A CORTICO-BASAL GANGLIA CIRCUIT WITHHOLDS IMPULSIVE ACTIONS TO ENABLE PROLONGED EVIDENCE EVALUATION

Decisions about changing sensory environments often unfold over seconds, requiring sustained suppression of impulsive actions while evidence is evaluated. How the brain maintains this prolonged action restraint remains unresolved. We identify a cortico-basal ganglia circuit that is causally required for impulse control during visual change detection. We provide evidence that this circuit implements a cortically controlled braking mechanism in basal ganglia that operates in parallel to evidence accumulation.

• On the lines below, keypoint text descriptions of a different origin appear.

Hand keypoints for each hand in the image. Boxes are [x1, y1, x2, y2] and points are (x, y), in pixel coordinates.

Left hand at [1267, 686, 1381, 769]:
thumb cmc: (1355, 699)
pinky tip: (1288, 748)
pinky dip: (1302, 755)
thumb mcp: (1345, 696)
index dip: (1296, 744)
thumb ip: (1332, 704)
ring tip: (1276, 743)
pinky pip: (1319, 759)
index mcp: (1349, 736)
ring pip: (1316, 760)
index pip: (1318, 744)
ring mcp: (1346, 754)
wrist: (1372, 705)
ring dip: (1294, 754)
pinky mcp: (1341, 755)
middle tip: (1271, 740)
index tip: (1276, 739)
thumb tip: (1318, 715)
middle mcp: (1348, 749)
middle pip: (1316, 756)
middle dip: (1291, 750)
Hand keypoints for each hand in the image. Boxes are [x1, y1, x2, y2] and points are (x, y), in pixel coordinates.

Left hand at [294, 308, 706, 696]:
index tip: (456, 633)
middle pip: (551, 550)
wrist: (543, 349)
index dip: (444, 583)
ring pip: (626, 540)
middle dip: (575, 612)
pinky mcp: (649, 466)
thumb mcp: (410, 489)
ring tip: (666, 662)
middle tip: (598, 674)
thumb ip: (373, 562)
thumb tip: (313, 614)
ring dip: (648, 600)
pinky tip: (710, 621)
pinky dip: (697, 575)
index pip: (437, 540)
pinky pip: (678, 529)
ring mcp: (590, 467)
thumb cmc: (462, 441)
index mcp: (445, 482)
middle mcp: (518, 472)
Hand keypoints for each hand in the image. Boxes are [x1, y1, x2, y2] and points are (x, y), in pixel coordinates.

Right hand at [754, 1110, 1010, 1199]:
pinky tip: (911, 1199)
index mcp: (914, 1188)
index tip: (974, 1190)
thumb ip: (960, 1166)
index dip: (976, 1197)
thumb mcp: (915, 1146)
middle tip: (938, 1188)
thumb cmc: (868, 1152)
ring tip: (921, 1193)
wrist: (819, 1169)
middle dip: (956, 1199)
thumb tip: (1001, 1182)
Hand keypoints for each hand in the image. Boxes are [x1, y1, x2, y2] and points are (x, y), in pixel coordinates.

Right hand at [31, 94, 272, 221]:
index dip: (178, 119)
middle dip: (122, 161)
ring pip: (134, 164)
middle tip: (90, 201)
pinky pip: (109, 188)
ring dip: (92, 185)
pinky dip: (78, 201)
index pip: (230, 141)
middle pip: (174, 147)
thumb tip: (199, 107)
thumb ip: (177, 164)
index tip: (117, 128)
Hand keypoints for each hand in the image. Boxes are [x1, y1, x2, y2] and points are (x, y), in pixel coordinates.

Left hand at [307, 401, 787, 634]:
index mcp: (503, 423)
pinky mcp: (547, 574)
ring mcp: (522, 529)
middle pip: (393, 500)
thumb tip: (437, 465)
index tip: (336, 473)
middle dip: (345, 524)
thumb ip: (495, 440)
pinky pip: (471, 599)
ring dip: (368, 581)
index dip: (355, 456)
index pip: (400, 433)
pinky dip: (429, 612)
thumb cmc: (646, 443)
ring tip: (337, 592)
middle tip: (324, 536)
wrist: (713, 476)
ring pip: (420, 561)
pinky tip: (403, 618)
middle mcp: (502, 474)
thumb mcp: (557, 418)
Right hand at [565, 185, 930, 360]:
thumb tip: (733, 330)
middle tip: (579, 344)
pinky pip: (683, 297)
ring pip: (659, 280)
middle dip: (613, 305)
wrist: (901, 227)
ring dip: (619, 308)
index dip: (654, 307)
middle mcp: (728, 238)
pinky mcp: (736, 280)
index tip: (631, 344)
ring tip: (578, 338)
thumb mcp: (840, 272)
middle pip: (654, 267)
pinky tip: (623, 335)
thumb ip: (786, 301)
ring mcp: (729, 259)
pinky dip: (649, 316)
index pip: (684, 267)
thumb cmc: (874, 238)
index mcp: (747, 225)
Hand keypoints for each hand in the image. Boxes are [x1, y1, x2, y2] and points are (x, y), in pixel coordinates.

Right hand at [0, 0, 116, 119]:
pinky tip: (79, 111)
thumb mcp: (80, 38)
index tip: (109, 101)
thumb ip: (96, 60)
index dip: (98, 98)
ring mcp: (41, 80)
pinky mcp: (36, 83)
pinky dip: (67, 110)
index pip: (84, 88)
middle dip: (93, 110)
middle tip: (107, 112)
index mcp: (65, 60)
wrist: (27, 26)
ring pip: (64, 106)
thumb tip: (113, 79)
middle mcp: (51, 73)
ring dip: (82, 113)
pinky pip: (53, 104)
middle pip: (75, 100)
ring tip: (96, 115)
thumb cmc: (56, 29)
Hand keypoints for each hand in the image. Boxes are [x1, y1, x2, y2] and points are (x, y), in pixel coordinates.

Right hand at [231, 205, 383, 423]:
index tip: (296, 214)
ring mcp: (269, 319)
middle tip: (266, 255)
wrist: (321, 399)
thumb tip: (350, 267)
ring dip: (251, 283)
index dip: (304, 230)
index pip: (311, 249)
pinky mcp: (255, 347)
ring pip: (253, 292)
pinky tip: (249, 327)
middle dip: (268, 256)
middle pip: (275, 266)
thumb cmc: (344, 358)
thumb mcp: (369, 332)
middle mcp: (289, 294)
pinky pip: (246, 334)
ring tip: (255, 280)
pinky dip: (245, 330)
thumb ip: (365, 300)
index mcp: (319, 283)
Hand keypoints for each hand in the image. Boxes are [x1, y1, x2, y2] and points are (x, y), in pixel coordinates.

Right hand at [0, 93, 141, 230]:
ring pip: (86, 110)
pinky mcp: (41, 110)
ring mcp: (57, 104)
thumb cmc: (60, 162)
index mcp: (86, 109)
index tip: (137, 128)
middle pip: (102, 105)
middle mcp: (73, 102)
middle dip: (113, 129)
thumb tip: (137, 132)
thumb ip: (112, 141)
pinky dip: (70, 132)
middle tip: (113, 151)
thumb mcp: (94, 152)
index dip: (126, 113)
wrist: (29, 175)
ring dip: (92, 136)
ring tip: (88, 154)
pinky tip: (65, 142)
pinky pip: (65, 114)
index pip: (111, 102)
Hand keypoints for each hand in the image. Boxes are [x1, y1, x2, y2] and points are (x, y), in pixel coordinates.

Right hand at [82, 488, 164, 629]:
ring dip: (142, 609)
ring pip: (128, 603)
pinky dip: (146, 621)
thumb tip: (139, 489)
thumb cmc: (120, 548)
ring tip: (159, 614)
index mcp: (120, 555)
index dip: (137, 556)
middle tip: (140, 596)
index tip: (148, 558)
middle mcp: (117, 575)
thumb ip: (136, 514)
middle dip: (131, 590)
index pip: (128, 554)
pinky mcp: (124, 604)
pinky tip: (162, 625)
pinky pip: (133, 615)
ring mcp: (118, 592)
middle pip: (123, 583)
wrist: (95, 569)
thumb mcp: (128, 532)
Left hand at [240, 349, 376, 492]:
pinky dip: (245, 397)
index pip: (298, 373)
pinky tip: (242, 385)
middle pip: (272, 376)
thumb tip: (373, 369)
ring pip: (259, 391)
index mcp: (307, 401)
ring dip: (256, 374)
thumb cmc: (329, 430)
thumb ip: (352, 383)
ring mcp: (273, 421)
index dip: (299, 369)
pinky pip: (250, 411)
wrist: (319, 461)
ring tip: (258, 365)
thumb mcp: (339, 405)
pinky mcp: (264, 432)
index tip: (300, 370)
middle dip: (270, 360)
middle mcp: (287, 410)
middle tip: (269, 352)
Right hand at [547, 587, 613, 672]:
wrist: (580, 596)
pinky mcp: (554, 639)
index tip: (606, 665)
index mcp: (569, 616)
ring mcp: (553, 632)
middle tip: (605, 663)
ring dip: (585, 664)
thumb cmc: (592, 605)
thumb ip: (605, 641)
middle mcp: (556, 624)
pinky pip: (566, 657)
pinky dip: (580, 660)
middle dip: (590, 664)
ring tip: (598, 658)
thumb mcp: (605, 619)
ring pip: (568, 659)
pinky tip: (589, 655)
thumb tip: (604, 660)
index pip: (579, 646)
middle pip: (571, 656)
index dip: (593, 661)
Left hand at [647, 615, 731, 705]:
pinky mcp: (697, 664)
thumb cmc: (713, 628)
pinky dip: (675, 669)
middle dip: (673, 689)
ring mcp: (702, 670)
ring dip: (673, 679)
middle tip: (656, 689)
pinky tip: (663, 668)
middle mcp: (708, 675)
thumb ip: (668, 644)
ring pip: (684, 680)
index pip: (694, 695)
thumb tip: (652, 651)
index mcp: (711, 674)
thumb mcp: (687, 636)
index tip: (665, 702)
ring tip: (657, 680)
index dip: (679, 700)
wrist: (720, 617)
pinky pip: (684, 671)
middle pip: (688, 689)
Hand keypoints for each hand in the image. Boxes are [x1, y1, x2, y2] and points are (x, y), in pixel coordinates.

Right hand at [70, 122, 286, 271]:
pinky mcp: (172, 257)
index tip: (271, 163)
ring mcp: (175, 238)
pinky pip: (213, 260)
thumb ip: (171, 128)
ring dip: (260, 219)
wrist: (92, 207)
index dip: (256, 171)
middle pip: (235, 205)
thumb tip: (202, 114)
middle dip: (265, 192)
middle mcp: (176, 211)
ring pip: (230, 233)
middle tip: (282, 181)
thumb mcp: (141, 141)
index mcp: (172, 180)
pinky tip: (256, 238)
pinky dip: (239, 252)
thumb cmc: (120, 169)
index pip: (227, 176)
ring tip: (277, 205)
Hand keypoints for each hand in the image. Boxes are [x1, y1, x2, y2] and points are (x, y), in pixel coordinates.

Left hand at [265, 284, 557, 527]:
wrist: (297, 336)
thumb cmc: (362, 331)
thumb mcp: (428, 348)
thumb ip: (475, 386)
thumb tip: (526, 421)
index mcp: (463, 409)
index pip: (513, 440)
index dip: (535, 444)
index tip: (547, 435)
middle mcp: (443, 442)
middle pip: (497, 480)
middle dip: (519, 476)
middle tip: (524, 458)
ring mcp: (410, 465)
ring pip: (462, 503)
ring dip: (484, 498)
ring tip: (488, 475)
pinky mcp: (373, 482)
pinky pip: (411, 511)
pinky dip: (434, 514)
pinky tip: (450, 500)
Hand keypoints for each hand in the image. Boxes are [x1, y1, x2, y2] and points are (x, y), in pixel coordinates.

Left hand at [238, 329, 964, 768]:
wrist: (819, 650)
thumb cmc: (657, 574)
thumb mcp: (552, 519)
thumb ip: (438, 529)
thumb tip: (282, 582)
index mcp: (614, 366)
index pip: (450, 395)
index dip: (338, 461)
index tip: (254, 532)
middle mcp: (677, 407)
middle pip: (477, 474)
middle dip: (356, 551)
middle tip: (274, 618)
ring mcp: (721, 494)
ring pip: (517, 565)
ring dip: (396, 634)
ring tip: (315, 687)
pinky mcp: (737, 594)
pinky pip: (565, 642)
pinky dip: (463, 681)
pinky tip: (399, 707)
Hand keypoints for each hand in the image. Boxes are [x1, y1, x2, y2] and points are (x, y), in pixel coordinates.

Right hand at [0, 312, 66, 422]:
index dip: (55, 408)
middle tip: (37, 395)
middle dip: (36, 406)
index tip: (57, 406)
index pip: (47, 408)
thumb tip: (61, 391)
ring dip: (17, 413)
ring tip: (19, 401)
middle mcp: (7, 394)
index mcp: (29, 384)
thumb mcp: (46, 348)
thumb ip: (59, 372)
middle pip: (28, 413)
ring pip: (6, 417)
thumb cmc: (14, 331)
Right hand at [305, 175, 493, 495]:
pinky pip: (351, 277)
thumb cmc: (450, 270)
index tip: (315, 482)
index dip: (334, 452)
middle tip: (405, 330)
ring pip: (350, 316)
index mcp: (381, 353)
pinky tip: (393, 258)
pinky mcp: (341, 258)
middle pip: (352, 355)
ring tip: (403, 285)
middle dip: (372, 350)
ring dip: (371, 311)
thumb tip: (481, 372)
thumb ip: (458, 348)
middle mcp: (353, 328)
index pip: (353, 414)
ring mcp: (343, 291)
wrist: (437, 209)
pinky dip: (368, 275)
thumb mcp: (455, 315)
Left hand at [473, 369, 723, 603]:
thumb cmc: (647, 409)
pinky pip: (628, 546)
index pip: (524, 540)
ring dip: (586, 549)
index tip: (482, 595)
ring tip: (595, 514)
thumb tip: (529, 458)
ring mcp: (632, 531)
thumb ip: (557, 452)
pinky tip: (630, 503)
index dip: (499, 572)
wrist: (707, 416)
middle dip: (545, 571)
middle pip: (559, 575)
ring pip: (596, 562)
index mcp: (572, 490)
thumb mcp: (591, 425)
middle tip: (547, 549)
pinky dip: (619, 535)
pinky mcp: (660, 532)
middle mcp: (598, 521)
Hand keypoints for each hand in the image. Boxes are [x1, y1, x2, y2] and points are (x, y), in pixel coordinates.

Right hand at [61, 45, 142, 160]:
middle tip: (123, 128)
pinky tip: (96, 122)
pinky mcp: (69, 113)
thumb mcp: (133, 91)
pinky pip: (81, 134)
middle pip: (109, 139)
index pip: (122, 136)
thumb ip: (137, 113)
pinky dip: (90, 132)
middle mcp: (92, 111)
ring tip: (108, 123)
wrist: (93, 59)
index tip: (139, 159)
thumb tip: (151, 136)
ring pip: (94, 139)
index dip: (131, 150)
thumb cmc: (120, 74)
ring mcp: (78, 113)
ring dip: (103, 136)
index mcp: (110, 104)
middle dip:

Head-fixed mice monitored noisy visual drifting gratings for 3-15.5 seconds and were trained to lick when detecting sustained changes in speed. Optogenetic silencing revealed the causal necessity of three nodes for impulse control: posterocentral secondary motor cortex (pcMOs), dorsomedial striatum (DMS) with opposing D1/D2 contributions, and DMS-recipient substantia nigra pars reticulata (SNr) neurons. DMS recordings showed ramping activity preceding licking that emerged earlier on trials with failed impulse control, consistent with a failed braking attempt. pcMOs silencing shifted this ramping toward lick onset and increased impulsive licks, suggesting pcMOs may appropriately time reactive ramping dynamics in DMS.

Reaction times to stimulus speed changes were unaffected by pcMOs or DMS silencing, and removing stimulus noise did not abolish impulsive actions induced by pcMOs silencing. These results suggest this circuit enforces action restraint rather than affecting evidence accumulation.

Together, these findings define a pcMOs→DMS→SNr circuit for suppressing impulsive actions during sustained evaluation of visual evidence, where pcMOs shapes basal ganglia reactive braking dynamics to permit prolonged evidence accumulation.